Goal:
Write out every line of the entries below as a Markdown table with the columns "Row" and "Line", numbering each row and skipping blank lines.

Stored data:
* * * * * * * * *
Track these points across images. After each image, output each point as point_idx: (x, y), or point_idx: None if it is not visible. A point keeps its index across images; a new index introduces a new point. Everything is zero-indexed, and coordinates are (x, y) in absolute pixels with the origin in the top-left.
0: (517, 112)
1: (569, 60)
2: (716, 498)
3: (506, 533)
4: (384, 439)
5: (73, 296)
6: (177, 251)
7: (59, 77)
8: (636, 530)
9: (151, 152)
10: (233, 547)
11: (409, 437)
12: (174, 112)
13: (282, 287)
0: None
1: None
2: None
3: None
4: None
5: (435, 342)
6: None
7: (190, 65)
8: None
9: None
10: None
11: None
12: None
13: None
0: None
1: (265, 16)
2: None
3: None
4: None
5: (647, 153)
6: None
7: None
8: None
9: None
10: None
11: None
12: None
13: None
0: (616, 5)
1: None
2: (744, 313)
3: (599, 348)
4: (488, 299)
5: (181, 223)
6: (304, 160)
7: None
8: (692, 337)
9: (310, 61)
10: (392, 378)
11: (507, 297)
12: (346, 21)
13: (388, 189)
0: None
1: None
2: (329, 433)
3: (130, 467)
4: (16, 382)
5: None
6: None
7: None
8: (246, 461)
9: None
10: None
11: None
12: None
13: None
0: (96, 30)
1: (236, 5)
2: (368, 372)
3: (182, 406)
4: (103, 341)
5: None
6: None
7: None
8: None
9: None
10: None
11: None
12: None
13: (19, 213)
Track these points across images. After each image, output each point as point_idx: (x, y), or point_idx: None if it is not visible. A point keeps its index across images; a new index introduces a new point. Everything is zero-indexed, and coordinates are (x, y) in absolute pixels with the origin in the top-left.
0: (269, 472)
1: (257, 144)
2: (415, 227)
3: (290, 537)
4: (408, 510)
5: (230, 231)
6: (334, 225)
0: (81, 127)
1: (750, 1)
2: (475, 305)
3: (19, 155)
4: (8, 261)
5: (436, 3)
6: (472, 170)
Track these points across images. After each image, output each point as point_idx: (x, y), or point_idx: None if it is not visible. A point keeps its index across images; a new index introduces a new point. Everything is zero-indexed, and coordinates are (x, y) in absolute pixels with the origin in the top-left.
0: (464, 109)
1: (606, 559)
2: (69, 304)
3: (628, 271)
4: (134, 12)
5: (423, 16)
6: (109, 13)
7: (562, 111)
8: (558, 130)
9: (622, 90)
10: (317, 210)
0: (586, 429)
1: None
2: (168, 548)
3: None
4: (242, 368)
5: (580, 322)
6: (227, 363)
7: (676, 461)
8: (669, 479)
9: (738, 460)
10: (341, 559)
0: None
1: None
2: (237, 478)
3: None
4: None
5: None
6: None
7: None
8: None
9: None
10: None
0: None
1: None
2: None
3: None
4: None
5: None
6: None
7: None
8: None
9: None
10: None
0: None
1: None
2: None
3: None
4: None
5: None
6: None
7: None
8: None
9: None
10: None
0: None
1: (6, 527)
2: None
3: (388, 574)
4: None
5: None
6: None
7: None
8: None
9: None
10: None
* * * * * * * * *
Complete answer:
| Row | Line |
|---|---|
| 1 | Track these points across images. After each image, output each point as point_idx: (x, y), or point_idx: None if it is not visible. A point keeps its index across images; a new index introduces a new point. Everything is zero-indexed, and coordinates are (x, y) in absolute pixels with the origin in the top-left. |
| 2 | 0: (517, 112) |
| 3 | 1: (569, 60) |
| 4 | 2: (716, 498) |
| 5 | 3: (506, 533) |
| 6 | 4: (384, 439) |
| 7 | 5: (73, 296) |
| 8 | 6: (177, 251) |
| 9 | 7: (59, 77) |
| 10 | 8: (636, 530) |
| 11 | 9: (151, 152) |
| 12 | 10: (233, 547) |
| 13 | 11: (409, 437) |
| 14 | 12: (174, 112) |
| 15 | 13: (282, 287) |
| 16 | 0: None |
| 17 | 1: None |
| 18 | 2: None |
| 19 | 3: None |
| 20 | 4: None |
| 21 | 5: (435, 342) |
| 22 | 6: None |
| 23 | 7: (190, 65) |
| 24 | 8: None |
| 25 | 9: None |
| 26 | 10: None |
| 27 | 11: None |
| 28 | 12: None |
| 29 | 13: None |
| 30 | 0: None |
| 31 | 1: (265, 16) |
| 32 | 2: None |
| 33 | 3: None |
| 34 | 4: None |
| 35 | 5: (647, 153) |
| 36 | 6: None |
| 37 | 7: None |
| 38 | 8: None |
| 39 | 9: None |
| 40 | 10: None |
| 41 | 11: None |
| 42 | 12: None |
| 43 | 13: None |
| 44 | 0: (616, 5) |
| 45 | 1: None |
| 46 | 2: (744, 313) |
| 47 | 3: (599, 348) |
| 48 | 4: (488, 299) |
| 49 | 5: (181, 223) |
| 50 | 6: (304, 160) |
| 51 | 7: None |
| 52 | 8: (692, 337) |
| 53 | 9: (310, 61) |
| 54 | 10: (392, 378) |
| 55 | 11: (507, 297) |
| 56 | 12: (346, 21) |
| 57 | 13: (388, 189) |
| 58 | 0: None |
| 59 | 1: None |
| 60 | 2: (329, 433) |
| 61 | 3: (130, 467) |
| 62 | 4: (16, 382) |
| 63 | 5: None |
| 64 | 6: None |
| 65 | 7: None |
| 66 | 8: (246, 461) |
| 67 | 9: None |
| 68 | 10: None |
| 69 | 11: None |
| 70 | 12: None |
| 71 | 13: None |
| 72 | 0: (96, 30) |
| 73 | 1: (236, 5) |
| 74 | 2: (368, 372) |
| 75 | 3: (182, 406) |
| 76 | 4: (103, 341) |
| 77 | 5: None |
| 78 | 6: None |
| 79 | 7: None |
| 80 | 8: None |
| 81 | 9: None |
| 82 | 10: None |
| 83 | 11: None |
| 84 | 12: None |
| 85 | 13: (19, 213) |
| 86 | Track these points across images. After each image, output each point as point_idx: (x, y), or point_idx: None if it is not visible. A point keeps its index across images; a new index introduces a new point. Everything is zero-indexed, and coordinates are (x, y) in absolute pixels with the origin in the top-left. |
| 87 | 0: (269, 472) |
| 88 | 1: (257, 144) |
| 89 | 2: (415, 227) |
| 90 | 3: (290, 537) |
| 91 | 4: (408, 510) |
| 92 | 5: (230, 231) |
| 93 | 6: (334, 225) |
| 94 | 0: (81, 127) |
| 95 | 1: (750, 1) |
| 96 | 2: (475, 305) |
| 97 | 3: (19, 155) |
| 98 | 4: (8, 261) |
| 99 | 5: (436, 3) |
| 100 | 6: (472, 170) |
| 101 | Track these points across images. After each image, output each point as point_idx: (x, y), or point_idx: None if it is not visible. A point keeps its index across images; a new index introduces a new point. Everything is zero-indexed, and coordinates are (x, y) in absolute pixels with the origin in the top-left. |
| 102 | 0: (464, 109) |
| 103 | 1: (606, 559) |
| 104 | 2: (69, 304) |
| 105 | 3: (628, 271) |
| 106 | 4: (134, 12) |
| 107 | 5: (423, 16) |
| 108 | 6: (109, 13) |
| 109 | 7: (562, 111) |
| 110 | 8: (558, 130) |
| 111 | 9: (622, 90) |
| 112 | 10: (317, 210) |
| 113 | 0: (586, 429) |
| 114 | 1: None |
| 115 | 2: (168, 548) |
| 116 | 3: None |
| 117 | 4: (242, 368) |
| 118 | 5: (580, 322) |
| 119 | 6: (227, 363) |
| 120 | 7: (676, 461) |
| 121 | 8: (669, 479) |
| 122 | 9: (738, 460) |
| 123 | 10: (341, 559) |
| 124 | 0: None |
| 125 | 1: None |
| 126 | 2: (237, 478) |
| 127 | 3: None |
| 128 | 4: None |
| 129 | 5: None |
| 130 | 6: None |
| 131 | 7: None |
| 132 | 8: None |
| 133 | 9: None |
| 134 | 10: None |
| 135 | 0: None |
| 136 | 1: None |
| 137 | 2: None |
| 138 | 3: None |
| 139 | 4: None |
| 140 | 5: None |
| 141 | 6: None |
| 142 | 7: None |
| 143 | 8: None |
| 144 | 9: None |
| 145 | 10: None |
| 146 | 0: None |
| 147 | 1: None |
| 148 | 2: None |
| 149 | 3: None |
| 150 | 4: None |
| 151 | 5: None |
| 152 | 6: None |
| 153 | 7: None |
| 154 | 8: None |
| 155 | 9: None |
| 156 | 10: None |
| 157 | 0: None |
| 158 | 1: (6, 527) |
| 159 | 2: None |
| 160 | 3: (388, 574) |
| 161 | 4: None |
| 162 | 5: None |
| 163 | 6: None |
| 164 | 7: None |
| 165 | 8: None |
| 166 | 9: None |
| 167 | 10: None |